El interior de Santa María es de una gran belleza y equilibrio arqui­tectónico, con un puro sabor me­dieval en su aspecto de sobriedad. Los muros de piedra descubierta de sus tres naves comportan una tenue luminosidad grisácea que transpor­tan a las edades en que fue construido el edificio. El tramo central es más alto que los laterales, estando separados unos de otros por robustas pilastras que se coronan con va­rios conjuntos de capiteles en los que sorprenden sus motivos icono­gráficos, plenos de escenas medievales, religiosas y mitológicas. Las te­chumbres se adornan con nervatu­ras góticas sobre la entrada a la primera capilla lateral de la nave del Evangelio, una gran ventana gótica se muestra. En el siglo XVI, el car­denal Tavera modificó el templo colocando a sus pies un coro alto, que se sostiene sobre valiente arco es­carzano, en el que medallones, es­cudo y balaustrada pregonan lo radicalmente distinto del arte plateresco con respecto al románico.

A instancias del mismo obispo toledano, Don Rodrigo Ximénez de Rada, y en la primera mitad del si­glo XIII, se levantaron otras iglesias en Brihuega. Atendían al aumento constante de la población que se al­zaba como campeona del valle del Tajuña, cuajada de comercio e in­dustrias, preferida en sus períodos de descanso por los jerarcas eclesiásticos castellanos. De estas iglesias cabe recordar la de San Juan que fue de las principales, y hoy ya no queda, tras el hundimiento hace años de su torre, ni el más remoto recuerdo. La iglesia de San Miguel, situada en la parte baja de la villa, camino ya de Cifuentes, muestra su torre cuadrada y los cuatro muros, en uno de los cuales, el de poniente, luce la gran portada románica de transición, de sencillos capiteles y arquivoltas apuntadas, y en el otro el ábside poligonal de corte mudé­jar, de ladrillo descubierto, que ni las guerras ni el tiempo lograron arruinar del todo, habiendo conse­guido en los últimos años recibir una restauración interesante y útil que ha evitado su hundimiento.
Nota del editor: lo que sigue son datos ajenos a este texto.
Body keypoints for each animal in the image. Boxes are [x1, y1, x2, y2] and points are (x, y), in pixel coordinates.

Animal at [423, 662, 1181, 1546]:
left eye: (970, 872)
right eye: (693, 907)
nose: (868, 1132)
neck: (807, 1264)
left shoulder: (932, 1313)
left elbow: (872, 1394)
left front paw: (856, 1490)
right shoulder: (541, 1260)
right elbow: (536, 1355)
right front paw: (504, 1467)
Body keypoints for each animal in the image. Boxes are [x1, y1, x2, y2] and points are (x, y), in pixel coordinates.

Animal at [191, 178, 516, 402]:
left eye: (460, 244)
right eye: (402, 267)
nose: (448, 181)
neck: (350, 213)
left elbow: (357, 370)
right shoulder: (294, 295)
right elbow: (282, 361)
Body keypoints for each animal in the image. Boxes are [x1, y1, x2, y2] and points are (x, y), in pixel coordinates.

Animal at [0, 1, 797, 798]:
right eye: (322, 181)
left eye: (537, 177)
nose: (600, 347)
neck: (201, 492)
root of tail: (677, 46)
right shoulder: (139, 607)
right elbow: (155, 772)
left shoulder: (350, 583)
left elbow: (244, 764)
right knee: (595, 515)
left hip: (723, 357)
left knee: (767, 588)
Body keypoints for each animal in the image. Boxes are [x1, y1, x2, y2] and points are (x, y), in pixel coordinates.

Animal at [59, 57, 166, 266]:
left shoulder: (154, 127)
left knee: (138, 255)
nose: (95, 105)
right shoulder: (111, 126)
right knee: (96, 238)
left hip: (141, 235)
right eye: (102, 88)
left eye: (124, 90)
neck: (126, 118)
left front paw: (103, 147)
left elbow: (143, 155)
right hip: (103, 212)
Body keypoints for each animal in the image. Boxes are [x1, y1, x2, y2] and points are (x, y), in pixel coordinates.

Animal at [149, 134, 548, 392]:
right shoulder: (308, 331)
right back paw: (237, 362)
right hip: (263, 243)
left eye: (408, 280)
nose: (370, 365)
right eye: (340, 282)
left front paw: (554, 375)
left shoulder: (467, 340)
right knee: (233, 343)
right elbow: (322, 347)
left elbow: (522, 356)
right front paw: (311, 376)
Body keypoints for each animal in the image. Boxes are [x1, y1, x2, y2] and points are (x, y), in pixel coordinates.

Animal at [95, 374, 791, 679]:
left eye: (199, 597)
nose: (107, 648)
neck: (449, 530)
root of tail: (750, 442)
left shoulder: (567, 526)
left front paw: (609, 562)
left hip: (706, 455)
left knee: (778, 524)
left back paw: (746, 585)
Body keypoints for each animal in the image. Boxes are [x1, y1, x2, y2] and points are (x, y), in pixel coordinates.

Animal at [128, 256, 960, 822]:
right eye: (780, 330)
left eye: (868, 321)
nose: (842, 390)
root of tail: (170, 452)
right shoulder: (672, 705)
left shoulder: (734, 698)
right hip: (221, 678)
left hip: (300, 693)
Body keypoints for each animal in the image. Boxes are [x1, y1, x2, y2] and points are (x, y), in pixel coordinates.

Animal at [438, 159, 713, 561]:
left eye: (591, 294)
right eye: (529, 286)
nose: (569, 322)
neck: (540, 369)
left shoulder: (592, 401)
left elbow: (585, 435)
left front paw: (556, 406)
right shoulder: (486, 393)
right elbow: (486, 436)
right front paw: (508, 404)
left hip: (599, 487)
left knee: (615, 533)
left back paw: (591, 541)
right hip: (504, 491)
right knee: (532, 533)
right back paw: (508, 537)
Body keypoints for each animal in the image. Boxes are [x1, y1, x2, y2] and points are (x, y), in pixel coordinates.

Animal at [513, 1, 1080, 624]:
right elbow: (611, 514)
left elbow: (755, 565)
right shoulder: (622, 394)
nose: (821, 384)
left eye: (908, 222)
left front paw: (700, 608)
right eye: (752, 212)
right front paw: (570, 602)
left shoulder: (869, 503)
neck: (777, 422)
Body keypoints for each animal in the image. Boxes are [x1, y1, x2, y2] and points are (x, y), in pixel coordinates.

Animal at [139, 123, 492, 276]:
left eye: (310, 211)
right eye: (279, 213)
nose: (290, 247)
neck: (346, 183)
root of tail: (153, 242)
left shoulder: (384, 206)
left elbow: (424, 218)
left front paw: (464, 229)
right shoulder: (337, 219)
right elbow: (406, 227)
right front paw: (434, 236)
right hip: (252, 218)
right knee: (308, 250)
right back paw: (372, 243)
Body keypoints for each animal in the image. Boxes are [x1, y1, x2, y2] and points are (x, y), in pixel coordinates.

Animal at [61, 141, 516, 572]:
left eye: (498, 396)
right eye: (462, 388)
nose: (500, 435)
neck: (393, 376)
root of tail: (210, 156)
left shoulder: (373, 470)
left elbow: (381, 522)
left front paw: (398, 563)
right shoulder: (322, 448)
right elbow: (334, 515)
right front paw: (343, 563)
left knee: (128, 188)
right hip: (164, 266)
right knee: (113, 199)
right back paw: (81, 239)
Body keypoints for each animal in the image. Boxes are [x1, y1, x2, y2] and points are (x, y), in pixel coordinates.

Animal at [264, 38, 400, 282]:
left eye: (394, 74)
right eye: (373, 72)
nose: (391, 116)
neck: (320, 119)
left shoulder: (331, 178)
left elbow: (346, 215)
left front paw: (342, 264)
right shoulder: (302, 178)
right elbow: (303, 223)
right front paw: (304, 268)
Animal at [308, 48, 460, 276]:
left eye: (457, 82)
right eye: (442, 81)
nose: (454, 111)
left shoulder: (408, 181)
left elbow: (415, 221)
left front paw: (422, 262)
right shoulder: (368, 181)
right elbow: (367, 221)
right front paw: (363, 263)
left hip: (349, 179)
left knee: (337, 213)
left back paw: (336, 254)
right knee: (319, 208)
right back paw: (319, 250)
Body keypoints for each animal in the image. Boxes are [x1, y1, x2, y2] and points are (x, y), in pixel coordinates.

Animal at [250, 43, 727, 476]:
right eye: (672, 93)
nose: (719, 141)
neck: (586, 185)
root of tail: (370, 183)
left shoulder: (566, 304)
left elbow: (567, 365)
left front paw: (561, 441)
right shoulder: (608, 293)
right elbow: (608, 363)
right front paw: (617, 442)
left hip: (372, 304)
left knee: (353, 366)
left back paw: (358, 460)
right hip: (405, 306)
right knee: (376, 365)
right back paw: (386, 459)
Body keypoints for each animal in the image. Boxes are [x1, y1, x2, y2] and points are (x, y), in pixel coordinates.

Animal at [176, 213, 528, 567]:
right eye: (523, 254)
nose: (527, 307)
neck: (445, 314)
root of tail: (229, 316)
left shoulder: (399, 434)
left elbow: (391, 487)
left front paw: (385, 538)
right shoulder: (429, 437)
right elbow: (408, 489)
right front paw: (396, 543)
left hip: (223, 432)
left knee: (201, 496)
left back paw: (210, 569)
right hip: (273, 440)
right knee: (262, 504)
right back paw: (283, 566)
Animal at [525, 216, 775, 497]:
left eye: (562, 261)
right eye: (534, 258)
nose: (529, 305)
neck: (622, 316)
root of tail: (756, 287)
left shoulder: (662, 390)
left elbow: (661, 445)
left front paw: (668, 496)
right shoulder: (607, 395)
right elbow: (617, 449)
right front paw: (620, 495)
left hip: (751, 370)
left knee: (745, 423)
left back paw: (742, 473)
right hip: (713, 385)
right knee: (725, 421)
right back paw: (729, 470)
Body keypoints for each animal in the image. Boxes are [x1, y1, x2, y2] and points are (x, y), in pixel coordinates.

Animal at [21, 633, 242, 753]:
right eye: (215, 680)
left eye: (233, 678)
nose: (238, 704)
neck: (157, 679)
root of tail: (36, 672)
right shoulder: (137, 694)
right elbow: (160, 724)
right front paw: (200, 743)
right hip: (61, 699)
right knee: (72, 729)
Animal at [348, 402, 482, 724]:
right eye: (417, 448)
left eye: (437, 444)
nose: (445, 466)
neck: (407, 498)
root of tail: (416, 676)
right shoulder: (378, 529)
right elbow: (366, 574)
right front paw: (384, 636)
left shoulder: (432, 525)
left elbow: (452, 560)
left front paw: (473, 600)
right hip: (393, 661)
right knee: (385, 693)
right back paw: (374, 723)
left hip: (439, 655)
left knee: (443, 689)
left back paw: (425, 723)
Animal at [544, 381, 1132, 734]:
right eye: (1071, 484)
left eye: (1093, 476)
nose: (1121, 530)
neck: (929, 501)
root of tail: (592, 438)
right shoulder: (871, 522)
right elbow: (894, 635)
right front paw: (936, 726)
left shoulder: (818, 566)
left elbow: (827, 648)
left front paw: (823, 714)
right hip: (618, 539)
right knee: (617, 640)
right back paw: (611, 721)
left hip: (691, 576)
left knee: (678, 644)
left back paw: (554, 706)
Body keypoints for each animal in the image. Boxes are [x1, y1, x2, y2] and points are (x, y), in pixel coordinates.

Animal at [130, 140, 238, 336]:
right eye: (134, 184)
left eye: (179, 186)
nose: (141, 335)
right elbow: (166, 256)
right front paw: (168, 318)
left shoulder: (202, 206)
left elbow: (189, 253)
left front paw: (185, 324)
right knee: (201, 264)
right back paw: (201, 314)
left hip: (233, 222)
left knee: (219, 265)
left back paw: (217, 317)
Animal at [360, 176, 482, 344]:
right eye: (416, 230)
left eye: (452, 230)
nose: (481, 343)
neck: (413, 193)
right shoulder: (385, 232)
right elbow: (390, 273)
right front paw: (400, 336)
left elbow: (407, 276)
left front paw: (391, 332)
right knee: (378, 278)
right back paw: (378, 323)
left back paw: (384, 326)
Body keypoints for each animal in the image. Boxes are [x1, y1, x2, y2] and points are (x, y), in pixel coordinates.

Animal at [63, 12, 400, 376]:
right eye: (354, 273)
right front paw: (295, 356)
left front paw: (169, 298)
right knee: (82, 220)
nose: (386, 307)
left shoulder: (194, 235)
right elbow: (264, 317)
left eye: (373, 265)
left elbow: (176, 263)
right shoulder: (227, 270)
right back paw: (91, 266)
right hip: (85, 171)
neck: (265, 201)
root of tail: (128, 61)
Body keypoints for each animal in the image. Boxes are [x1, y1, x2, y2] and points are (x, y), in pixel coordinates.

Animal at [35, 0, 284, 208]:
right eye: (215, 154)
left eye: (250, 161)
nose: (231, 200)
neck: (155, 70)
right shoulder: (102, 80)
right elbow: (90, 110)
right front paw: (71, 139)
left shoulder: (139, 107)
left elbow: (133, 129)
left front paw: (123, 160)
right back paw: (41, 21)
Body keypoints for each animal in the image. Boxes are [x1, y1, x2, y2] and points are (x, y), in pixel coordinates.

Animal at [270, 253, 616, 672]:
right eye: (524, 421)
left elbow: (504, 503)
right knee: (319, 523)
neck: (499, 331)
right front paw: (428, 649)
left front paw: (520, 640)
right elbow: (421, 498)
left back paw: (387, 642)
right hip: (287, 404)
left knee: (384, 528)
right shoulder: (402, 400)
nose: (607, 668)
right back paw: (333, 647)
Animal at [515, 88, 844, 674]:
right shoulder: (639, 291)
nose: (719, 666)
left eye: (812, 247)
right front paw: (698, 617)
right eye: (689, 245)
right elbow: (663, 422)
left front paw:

De su interior, vacío y cubierto de nu­bes, se admiran las columnas y capiteles de entrada al presbiterio.

La más bella de las iglesias brio­censes es, sin duda, la de San Felipe. Construida en la misma época que las anteriores, presenta la por­tada principal orientada al oeste, alzándose las apuntadas arcadas que nacen de los capiteles vegetales y culminando el muro con rosetón calado y alero sostenido por caneci­llos zoomórficos. Al sur existe otra puerta, más sencilla, pero también de estilo tradicional. El interior, que sufrió grandes desperfectos en un incendio, allá por el año 1904, ha sido también restaurado, y ofrece hoy un aspecto de autenticidad y galanura gótica como es muy difícil encontrar en otros sitios. Tres na­ves esbeltas, la central más alta que las laterales, se dividen por pilares con decoración vegetal y se recu­bren con artesonados de madera. Al fondo, la capilla absidial, de muros lisos y cúpula nervada, completa el conjunto que sorprende por su aspecto netamente gótico y medieval.

Al viajero que le gusten las hue­llas remotas y pétreas de los antiguos siglos, es evidente que en Gua­dalajara toda tendrá su paraíso. In­acabables edificios muestran el arte de las épocas remotas. Pero Brihue­ga, con sus templos protogóticos del siglo XIII, es lugar de preferente y obligada visita.